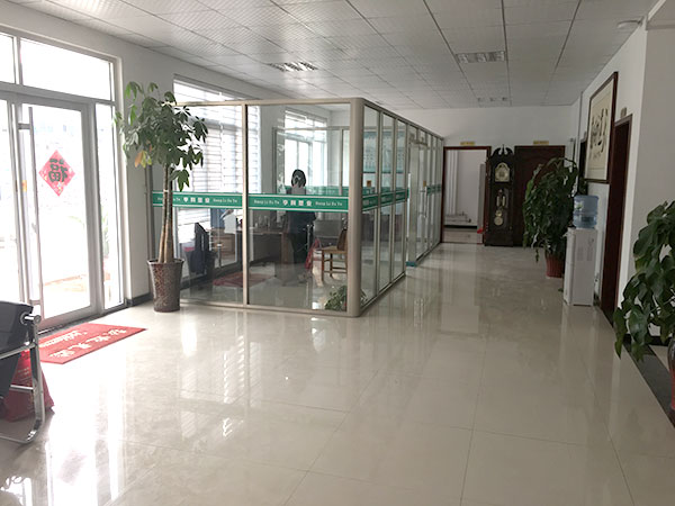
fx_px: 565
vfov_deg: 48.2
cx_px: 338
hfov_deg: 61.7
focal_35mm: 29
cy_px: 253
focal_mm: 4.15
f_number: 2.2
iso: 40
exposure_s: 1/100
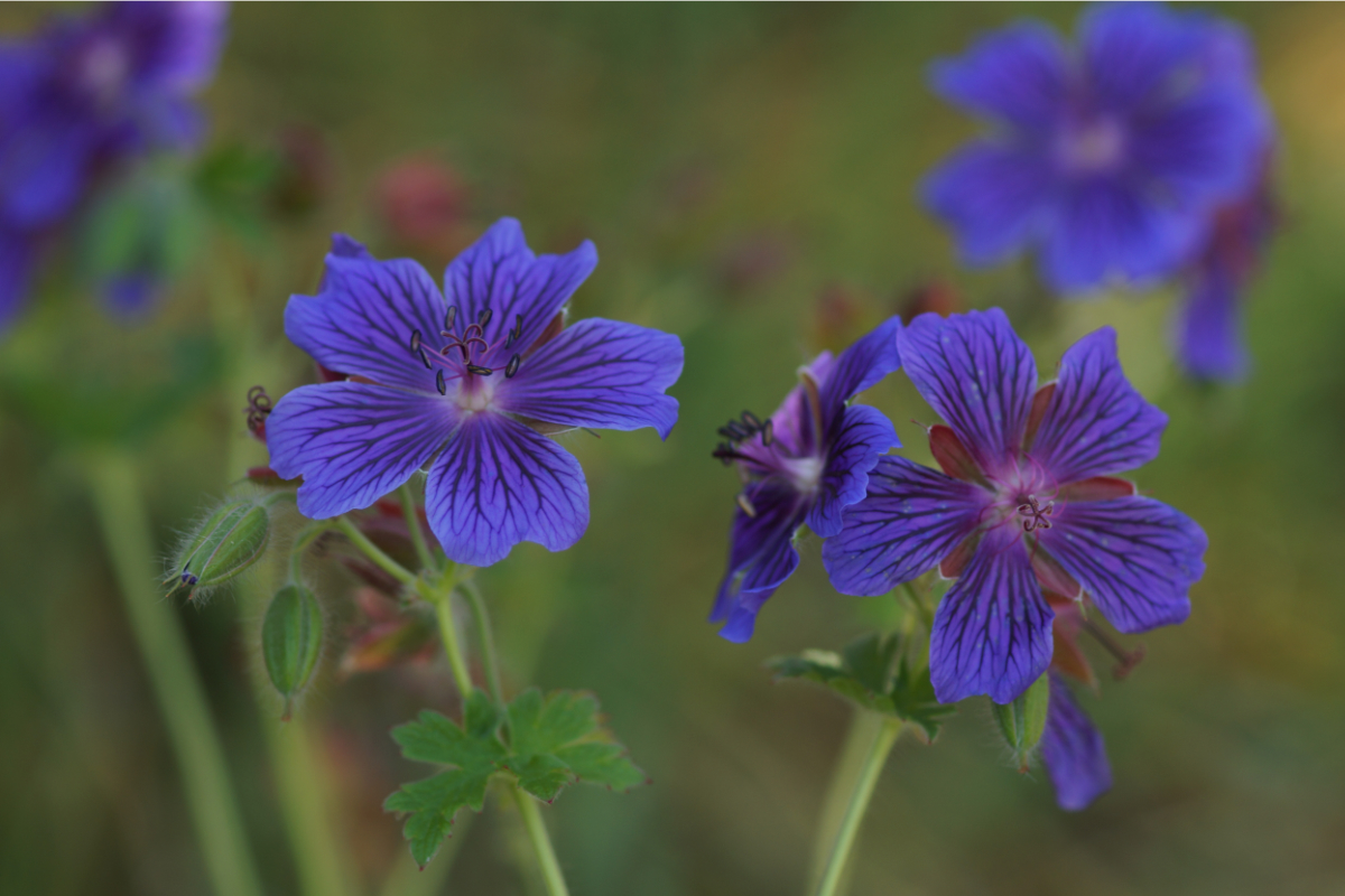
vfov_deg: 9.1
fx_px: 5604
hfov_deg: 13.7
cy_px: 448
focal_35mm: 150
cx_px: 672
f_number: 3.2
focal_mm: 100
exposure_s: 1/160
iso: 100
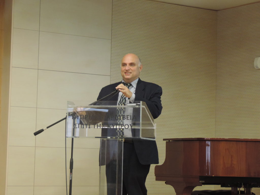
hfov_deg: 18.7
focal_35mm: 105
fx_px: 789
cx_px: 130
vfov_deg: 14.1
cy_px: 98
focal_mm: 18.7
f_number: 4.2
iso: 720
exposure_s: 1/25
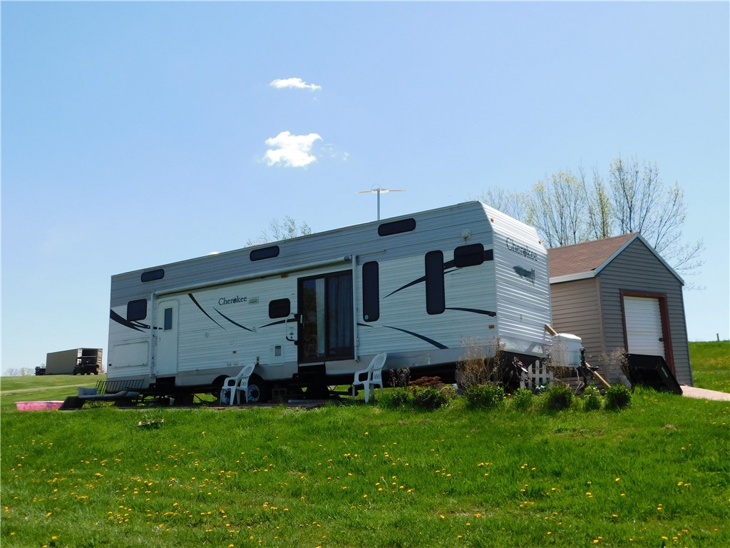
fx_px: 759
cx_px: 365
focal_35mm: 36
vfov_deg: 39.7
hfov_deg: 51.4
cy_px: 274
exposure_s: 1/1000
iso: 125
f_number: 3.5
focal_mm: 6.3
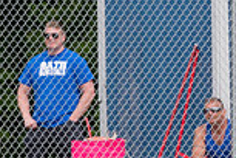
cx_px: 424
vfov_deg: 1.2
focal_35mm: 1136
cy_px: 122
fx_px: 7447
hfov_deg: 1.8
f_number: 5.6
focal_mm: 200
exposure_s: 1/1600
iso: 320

☆ ☆ ☆ ☆

_Task statement_: Within the entries above, the lines from the one with "vfov_deg: 14.1" through the final line are to be printed exactly, with the pictures removed.

_Answer section_:
vfov_deg: 14.1
cy_px: 98
focal_mm: 18.7
f_number: 4.2
iso: 720
exposure_s: 1/25
fx_px: 759
cx_px: 365
focal_35mm: 36
vfov_deg: 39.7
hfov_deg: 51.4
cy_px: 274
exposure_s: 1/1000
iso: 125
f_number: 3.5
focal_mm: 6.3
cx_px: 424
vfov_deg: 1.2
focal_35mm: 1136
cy_px: 122
fx_px: 7447
hfov_deg: 1.8
f_number: 5.6
focal_mm: 200
exposure_s: 1/1600
iso: 320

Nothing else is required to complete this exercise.